God bless America, eh?, for even in our rules of snobbery we are purely America. What Frenchman today would ever consider an Irish wharf-rat like John Kerry to be upper class simply because he spent his free time walking around balancing a dictionary on his head, and learning to lip-sync Laurence Olivier in “Pride and Prejudice”, then marry a rich women?

As a class, American elitism stands alone.

Now fast forward to today, for it’s gotten out of hand. When money no longer seems to have anything to do with class,  35-40 year old ne’er-do-well’s with even a little skill in writing can line up to claim to be among the gentler classes solely on the basis that they actually studied Marbury vs Madison in a classroom…and can therefore look down their nose at a man, an Ivy League man, even, who builds things, massive things, instead of reading case law. Or so they are conditioned to believe about themselves.

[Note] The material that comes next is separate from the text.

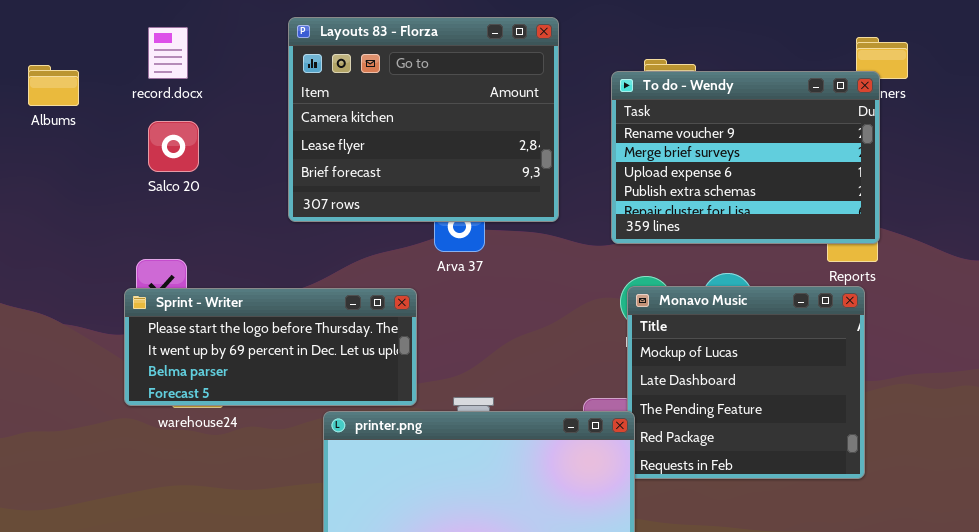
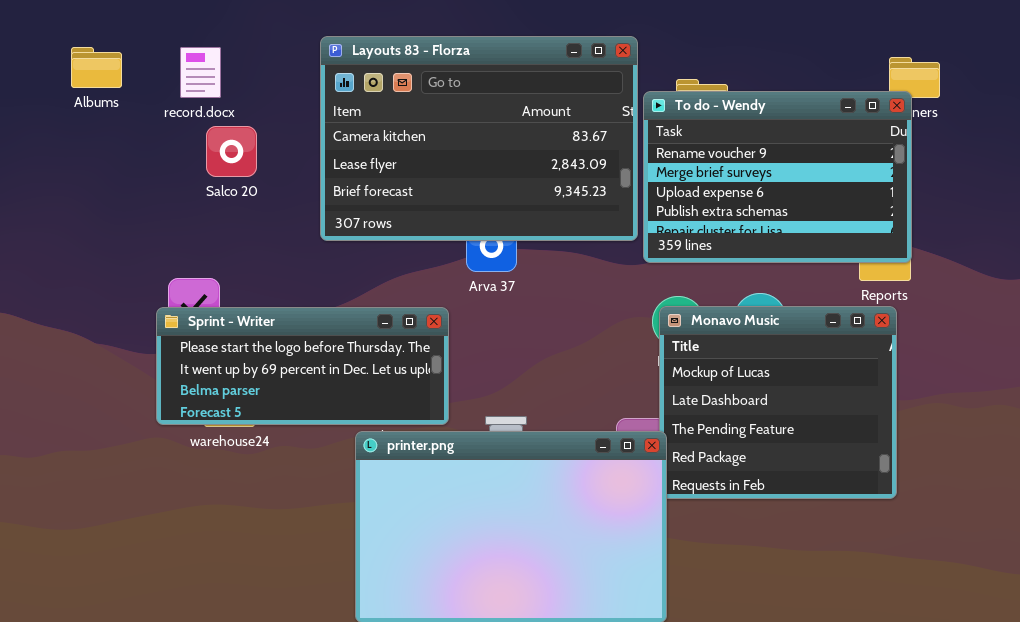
Layouts 83 - Florza: [288,17,559,222] -> [320,36,638,241], resized
Albums: [28,65,79,106] -> [71,47,122,88], moved
Salco 20: [148,121,199,172] -> [206,126,257,177], moved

And then feel they can redirect the entire purpose of the nation to glorifying their presence around the boardroom table, a process which has been going on in American corporate boardroom for about 40 years now. The Roosevelt’s were building in  this country for seven generations  before they felt the need to go to law school, or into politics to certify their bloodline.

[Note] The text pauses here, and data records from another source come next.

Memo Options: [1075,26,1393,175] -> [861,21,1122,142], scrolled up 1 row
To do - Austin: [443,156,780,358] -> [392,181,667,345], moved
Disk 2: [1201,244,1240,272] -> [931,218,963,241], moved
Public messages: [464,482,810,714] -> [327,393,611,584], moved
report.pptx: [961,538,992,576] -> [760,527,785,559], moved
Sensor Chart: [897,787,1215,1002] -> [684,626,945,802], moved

At our grass roots, well into our third generation of the Culture of Envy, witness Chicken Man, instead of celebrating a man’s hard work, skill (natural or otherwise) and yes, luck, which once upon a time in America grew  wild like prairie grass, just waiting to be harvested, we now brand them mountebanks and thieves. Had Donald Trump got an English degree at Yale instead of a business degree at Penn he would have been far more qualified to be president.

We are at a stage in America where ideological snobbery has become indistinguishable from religious self-righteousness. When he endorsed Donald Trump Jerry Falwell Jr pointed to those skills particular to his craft, not the Constitution, not Scriptures, as much as admitting that narrow-mindedness had isolated Christians to the extent that targeting them by the Left had become legal sport, enough so that they they now stand the chance of losing the fertile American ground their collective faiths have plowed, weeded, hoed and born fruit with for the past two hundred years. Much of that ground has now grown fallow, even rocky, and stands the risk of being bulld0zed.

Did I mention Falwell endorsed Donald Trump, not Ted Cruz? First things first he seems to have been saying. Save the ground, re-plow it before there’s any talk of rebuilding the flock.

I have no doubt that if Ted Cruz is elected president he will pursue every ideological and Constitutional end he’s promised the voters. But will he be able to achieve them? A few? Any?  The enemies of the Left, and now we know for certain, his own party, will all be aligned against him. Ideology will have nothing to do with that fight. Sometimes it doesn’t work out so well when we send a priest to a knight’s fight.

But I also believe that if Donald Trump were elected he too would keep faith with his pledges. His ideological skills are far smaller than Cruz, but his ability to cause things to happen is far greater…especially now that the people, all the people, know that their true enemy is Washington itself…that whole rotten apple barrel on of the Potomac.

This is why Donald Trump has replaced Ted Cruz as the Establishment’s worst nightmare. If Donald builds the Wall, one does not have to be ideological to count all the establishment roots that will be dug up in order to lay it into the ground…open immigration, the Wall Street control of Congress, and the Republican step-child relationship with the Democrats. All gone. And an additional 10 million Republican voter base, if the state parties will just find a new leadership who will appreciate their participation.

Rush Limbaugh says that if the GOP establishment can snuff out the rise of a private president this time around, after having dispatched Herman Cain in 2014, we will not see another one for many, many years. I believe (insist) very much a citizen-president from the private sector is a necessity if we are to re-integrate the People into the political process as the true owners of the country. Once done, let the people sort out the Chicken Men and Rodney Dangerfield’s from the Herman Cain’s, instead of the elf-appointed blue bloods fresh out of law school.